Individuals with spirometry-defined SAD have a faster decline in lung function compared to those without SAD, and non-obstructive SAD is more likely to progress to spirometry-defined COPD.
Chinese Clinical Trials Registration ChiCTR1900024643. Registered on 19 July 2019.

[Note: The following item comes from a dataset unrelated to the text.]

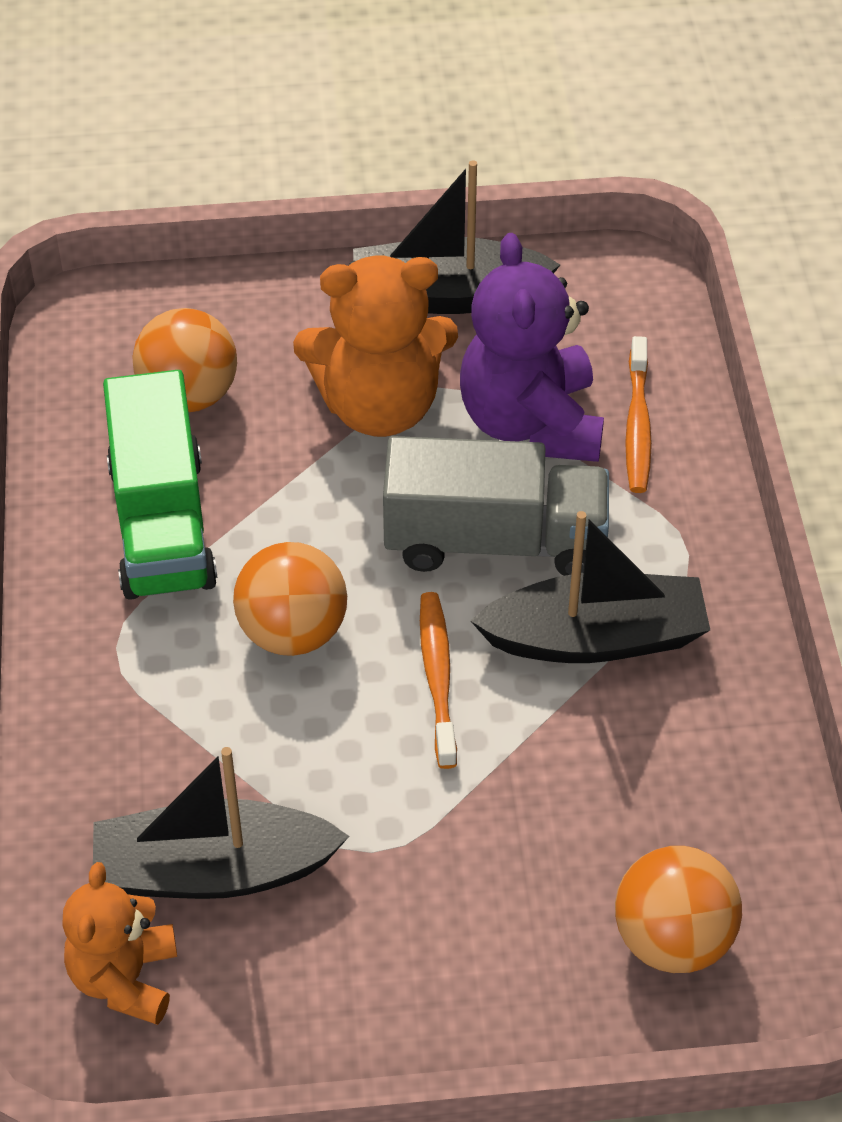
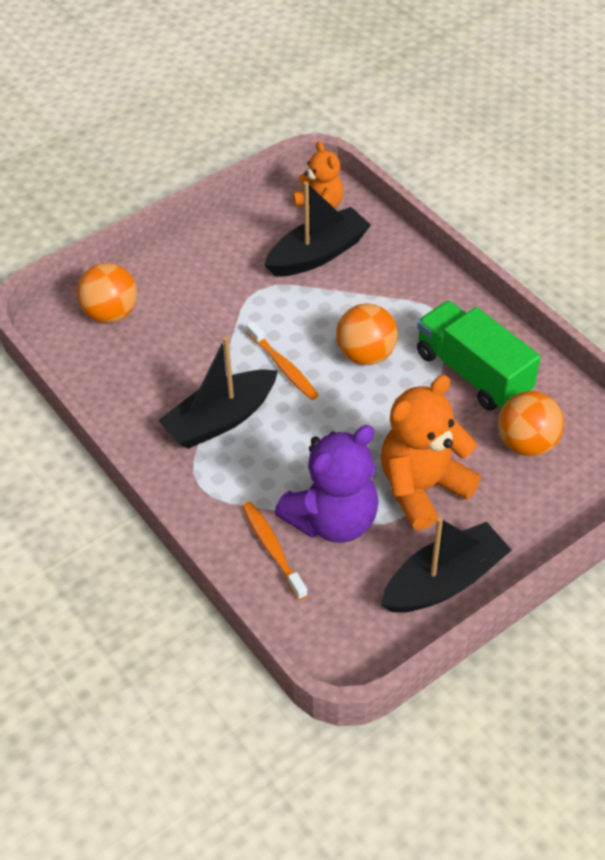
camera: 150 degrees right, 0 degrees up
(494, 541) = (304, 443): grey truck -> none
(531, 423) = (333, 520): purple teddy bear -> purple teddy bear turned 90 degrees clockwise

小气道功能障碍(SAD)很常见,但对于肺量计定义的SAD的纵向预后知之甚少。因此,我们旨在评估肺量计定义的SAD患者肺功能下降和发生慢性阻塞性肺疾病(COPD)的风险。
这是一项在中国广东进行的基于人群的前瞻性队列研究。参与者于2002年、2008年、2012年、2017年和2019年入组,纳入那些完成基线人口统计学数据、COPD标准化流行病学调查问卷和肺量计检查的患者。入组后每三年进行一次随访,最长随访时间为15年,最短随访时间为3年。肺量计定义的SAD定义为三个参数(最大呼气中期流速、用力呼气流量50%和用力呼气流量75%)中至少有两个低于预测值的[具体数值]。根据是否存在气流受限(一秒用力呼气容积[FEV]/用力肺活量[FVC]<0.70)进一步区分非阻塞性SAD和阻塞性SAD。分别分析支气管扩张剂使用前和使用后的肺量计测量结果。
支气管扩张剂使用前的肺量计数据集包括4680名参与者(平均年龄55.3[10.8]岁,2194[46.9%]为男性)。与无支气管扩张剂使用前SAD的参与者相比,有支气管扩张剂使用前SAD的参与者预测值的FEV%年下降率显著更快(0.31±0.05 vs.0.20±0.03%/年;差异:0.12[95%置信区间:0.01 - 0.23];P = 0.023),FVC以及预测值的FVC%年下降率也更快。支气管扩张剂使用前非阻塞性SAD参与者的肺功能年下降率与支气管扩张剂使用前健康对照组无显著差异,但他们更有可能进展为肺量计定义的COPD(调整后风险比:2.92[95%置信区间:2.28 - 3.76],P<0.001)。支气管扩张剂使用后的肺量计数据集得出了类似结果。
与无SAD的个体相比,肺量计定义的SAD个体的肺功能下降更快,且非阻塞性SAD更有可能进展为肺量计定义的COPD。
中国临床试验注册中心ChiCTR1900024643。于2019年7月19日注册。